**Your objective**:
Every record that follows should be written out word for word; the pictures stay out.

Plain-text document sources
★ ★ ★ ★ ★ ★ ★

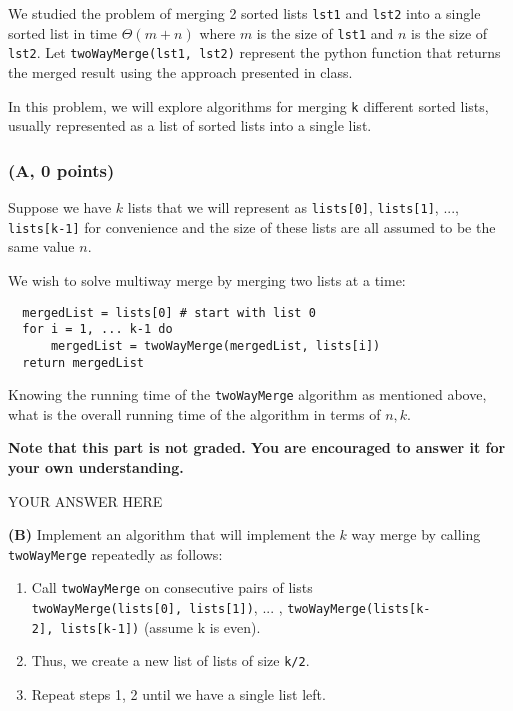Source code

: \documentclass[
]{article}
\providecommand{\tightlist}{%
  \setlength{\itemsep}{0pt}\setlength{\parskip}{0pt}}
\begin{document}
We studied the problem of merging 2 sorted lists \texttt{lst1} and
\texttt{lst2} into a single sorted list in time \(\Theta(m + n)\) where
\(m\) is the size of \texttt{lst1} and \(n\) is the size of
\texttt{lst2}. Let \texttt{twoWayMerge(lst1,\ lst2)} represent the
python function that returns the merged result using the approach
presented in class.

In this problem, we will explore algorithms for merging \texttt{k}
different sorted lists, usually represented as a list of sorted lists
into a single list.

\hypertarget{a-0-points}{%
\subsubsection{(A, 0 points)}\label{a-0-points}}

Suppose we have \(k\) lists that we will represent as
\texttt{lists{[}0{]}}, \texttt{lists{[}1{]}}, ...,
\texttt{lists{[}k-1{]}} for convenience and the size of these lists are
all assumed to be the same value \(n\).

We wish to solve multiway merge by merging two lists at a time:

\begin{verbatim}
  mergedList = lists[0] # start with list 0
  for i = 1, ... k-1 do
      mergedList = twoWayMerge(mergedList, lists[i])
  return mergedList
\end{verbatim}

Knowing the running time of the \texttt{twoWayMerge} algorithm as
mentioned above, what is the overall running time of the algorithm in
terms of \(n, k\).

\textbf{Note that this part is not graded. You are encouraged to answer
it for your own understanding.}

YOUR ANSWER HERE

\textbf{(B)} Implement an algorithm that will implement the \(k\) way
merge by calling \texttt{twoWayMerge} repeatedly as follows:

\begin{enumerate}
\tightlist
\item
  Call \texttt{twoWayMerge} on consecutive pairs of lists
  \texttt{twoWayMerge(lists{[}0{]},\ lists{[}1{]})}, ... ,
  \texttt{twoWayMerge(lists{[}k-2{]},\ lists{[}k-1{]})} (assume k is
  even).
\item
  Thus, we create a new list of lists of size \texttt{k/2}.
\item
  Repeat steps 1, 2 until we have a single list left.
\end{enumerate}
\end{document}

★ ★ ★ ★ ★ ★ ★

**Output for this task**:
Source code

: \documentclass[
]{article}
\providecommand{\tightlist}{%
  \setlength{\itemsep}{0pt}\setlength{\parskip}{0pt}}
\begin{document}
We studied the problem of merging 2 sorted lists \texttt{lst1} and
\texttt{lst2} into a single sorted list in time \(\Theta(m + n)\) where
\(m\) is the size of \texttt{lst1} and \(n\) is the size of
\texttt{lst2}. Let \texttt{twoWayMerge(lst1,\ lst2)} represent the
python function that returns the merged result using the approach
presented in class.

In this problem, we will explore algorithms for merging \texttt{k}
different sorted lists, usually represented as a list of sorted lists
into a single list.

\hypertarget{a-0-points}{%
\subsubsection{(A, 0 points)}\label{a-0-points}}

Suppose we have \(k\) lists that we will represent as
\texttt{lists{[}0{]}}, \texttt{lists{[}1{]}}, ...,
\texttt{lists{[}k-1{]}} for convenience and the size of these lists are
all assumed to be the same value \(n\).

We wish to solve multiway merge by merging two lists at a time:

\begin{verbatim}
  mergedList = lists[0] # start with list 0
  for i = 1, ... k-1 do
      mergedList = twoWayMerge(mergedList, lists[i])
  return mergedList
\end{verbatim}

Knowing the running time of the \texttt{twoWayMerge} algorithm as
mentioned above, what is the overall running time of the algorithm in
terms of \(n, k\).

\textbf{Note that this part is not graded. You are encouraged to answer
it for your own understanding.}

YOUR ANSWER HERE

\textbf{(B)} Implement an algorithm that will implement the \(k\) way
merge by calling \texttt{twoWayMerge} repeatedly as follows:

\begin{enumerate}
\tightlist
\item
  Call \texttt{twoWayMerge} on consecutive pairs of lists
  \texttt{twoWayMerge(lists{[}0{]},\ lists{[}1{]})}, ... ,
  \texttt{twoWayMerge(lists{[}k-2{]},\ lists{[}k-1{]})} (assume k is
  even).
\item
  Thus, we create a new list of lists of size \texttt{k/2}.
\item
  Repeat steps 1, 2 until we have a single list left.
\end{enumerate}
\end{document}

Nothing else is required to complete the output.